Doubt in the Poincaré algebra and one-particle states

Question

I am studyng the algebra of Poincaré group and the definition of one particle states using the Weinberg book "Quantum theory of Fields" (vol. 1), but I'm having a hard time understanding part of the book. It says that the square of 4-vector momentum $$p^{2} = \eta_{\mu \nu} p^{\mu} p^{\nu}$$ is invariant under the Lorentz transformation $\Lambda^{\mu}_{\ \ \nu}$ (it's ok, I understand this), and, for $p^{2} \leq 0$, the sign of $p^{0}$ is also invariant (this I didin't understand). And the book says that, for each value of $p^{2}$ and sign of $p^{0}$ (for $p^{2} \leq 0$) we can choose a "standard" 4-momentum $k^{\mu}$ such that $$p^{\mu} = L^{\mu}_{\ \ \nu}(p)k^{\nu},$$ where $L$ is some Lorantz transformation. Now I am really confused, I'm not understanding the idea. What would be exactly this $k$ and this $L$? And why can he express the momentum in this way?

Answer 1

For simplicity take 1 spatial dimension and 1 temporal dimension. As Weinberg does, we consider only proper orthochronous Lorentz transformation. All these are of the form $$ \begin{cases} p_0' = \gamma(p_0-vp_1) \\ p_1' = \gamma(p_1-vp_0) \end{cases} $$ I use the convention $p^2 = -p_0^2+p_1^2$. Also keep in mind that $|v|<1$.
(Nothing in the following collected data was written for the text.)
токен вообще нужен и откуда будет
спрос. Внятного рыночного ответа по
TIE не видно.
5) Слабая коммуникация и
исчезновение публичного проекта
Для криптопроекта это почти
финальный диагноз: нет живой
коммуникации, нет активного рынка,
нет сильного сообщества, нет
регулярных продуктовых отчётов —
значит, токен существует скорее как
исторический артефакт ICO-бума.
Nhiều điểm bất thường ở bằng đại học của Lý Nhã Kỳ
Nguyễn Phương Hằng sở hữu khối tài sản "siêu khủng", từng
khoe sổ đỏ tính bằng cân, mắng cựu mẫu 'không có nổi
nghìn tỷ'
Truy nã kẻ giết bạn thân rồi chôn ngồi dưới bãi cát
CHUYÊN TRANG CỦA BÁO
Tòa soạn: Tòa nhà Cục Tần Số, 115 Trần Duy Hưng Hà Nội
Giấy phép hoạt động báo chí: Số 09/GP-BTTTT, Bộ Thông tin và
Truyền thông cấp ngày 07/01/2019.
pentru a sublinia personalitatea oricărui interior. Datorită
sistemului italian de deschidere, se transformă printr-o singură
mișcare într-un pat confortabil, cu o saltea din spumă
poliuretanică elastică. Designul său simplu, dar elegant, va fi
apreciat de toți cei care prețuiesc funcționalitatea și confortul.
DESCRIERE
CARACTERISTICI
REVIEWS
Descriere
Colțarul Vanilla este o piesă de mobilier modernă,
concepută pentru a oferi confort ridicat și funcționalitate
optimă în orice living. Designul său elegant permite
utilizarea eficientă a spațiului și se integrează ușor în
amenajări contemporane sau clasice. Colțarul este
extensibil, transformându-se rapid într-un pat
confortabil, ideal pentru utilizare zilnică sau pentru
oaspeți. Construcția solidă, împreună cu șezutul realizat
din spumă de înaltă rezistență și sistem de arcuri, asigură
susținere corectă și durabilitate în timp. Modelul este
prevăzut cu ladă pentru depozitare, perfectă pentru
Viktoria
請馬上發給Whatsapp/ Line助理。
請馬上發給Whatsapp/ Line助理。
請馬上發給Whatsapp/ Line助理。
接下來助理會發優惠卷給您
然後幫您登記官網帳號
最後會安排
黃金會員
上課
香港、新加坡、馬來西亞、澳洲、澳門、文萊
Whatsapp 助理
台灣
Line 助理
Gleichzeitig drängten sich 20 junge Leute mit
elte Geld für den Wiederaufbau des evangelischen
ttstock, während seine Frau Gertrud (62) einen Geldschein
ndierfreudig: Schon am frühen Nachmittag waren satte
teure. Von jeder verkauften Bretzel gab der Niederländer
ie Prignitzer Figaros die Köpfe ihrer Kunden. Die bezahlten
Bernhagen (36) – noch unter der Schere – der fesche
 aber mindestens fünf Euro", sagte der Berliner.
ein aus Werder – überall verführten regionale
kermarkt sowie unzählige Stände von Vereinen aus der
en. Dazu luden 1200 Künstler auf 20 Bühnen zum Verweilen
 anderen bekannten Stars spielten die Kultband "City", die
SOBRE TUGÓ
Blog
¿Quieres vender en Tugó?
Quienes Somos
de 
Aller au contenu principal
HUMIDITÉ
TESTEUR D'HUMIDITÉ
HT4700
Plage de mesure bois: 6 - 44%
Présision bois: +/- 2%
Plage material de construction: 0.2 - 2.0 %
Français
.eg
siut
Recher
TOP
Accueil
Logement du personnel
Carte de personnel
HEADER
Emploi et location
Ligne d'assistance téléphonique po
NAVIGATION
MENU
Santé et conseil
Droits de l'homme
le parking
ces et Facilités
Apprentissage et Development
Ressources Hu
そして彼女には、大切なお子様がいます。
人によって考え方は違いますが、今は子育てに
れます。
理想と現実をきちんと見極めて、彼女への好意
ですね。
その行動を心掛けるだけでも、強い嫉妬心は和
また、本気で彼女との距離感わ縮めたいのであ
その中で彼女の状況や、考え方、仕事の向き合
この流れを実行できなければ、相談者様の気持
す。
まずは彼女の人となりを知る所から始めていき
For $p^2\leqslant0$ the sign of $p^0$ is invariant.

Since $p_0'=\gamma p_1(p_0/p_1-v)$ you see that if $|p_0|/|p_1|<1$ then $p_0'$ will change sign for sufficiently large values of $v$, while if $|p_0|/|p_1|\geqslant1$ it won't for any $v$. The condition $|p_0|/|p_1|<1$ is equivalent to $p^2>0$ and $|p_0|/|p_1|\leqslant1$ is equivalent to $p^2\leqslant0$, so the assertion of Weinberg follows.

For each value of $p^{2}$ and sign of $p^{0}$ (for $p^{2} \leq 0$) we can choose a "standard" 4-momentum $k^{\mu}$ such that $p^{\mu} = L^{\mu}_{\ \ \nu}(p)k^{\nu},$ where $L$ is some Lorentz transformation.

For what follows $m$ is just a fixed real number, with no physical meaning.

Any possible $p^\mu$ will be in one of these sets (I picture them as the various regions in which a Minkowski diagram is divided by the two diagonals):

1. those with $p^2=-m^2 <0$ and $p^0>0$
2. those with $p^2=-m^2 <0$ and $p^0<0$
3. those with $p^2=m^2 >0$ and any $p^0$
4. those with $p^2=0$ and $p^0>0$
5. those with $p^2=0$ and $p^0<0$

Consider a $p^\mu$ in set 1 and the vector $k^\mu = (m,0)$. If you take a Lorentz transformation $L$ that has $\gamma = p_0/m$, you can see with some calculation that $k^\mu$ gets transformed into $p^\mu$. Therefore for all the $p^\mu$ in this set what Weinberg says is verified.

With a similar reasoning you can show that all other sets can be thought as "generated" by a particular $k^\mu$ (that will differ for each set) and various Lorentz transformations.

I hope this is clear. If not, I will be happy to provide further clarifications.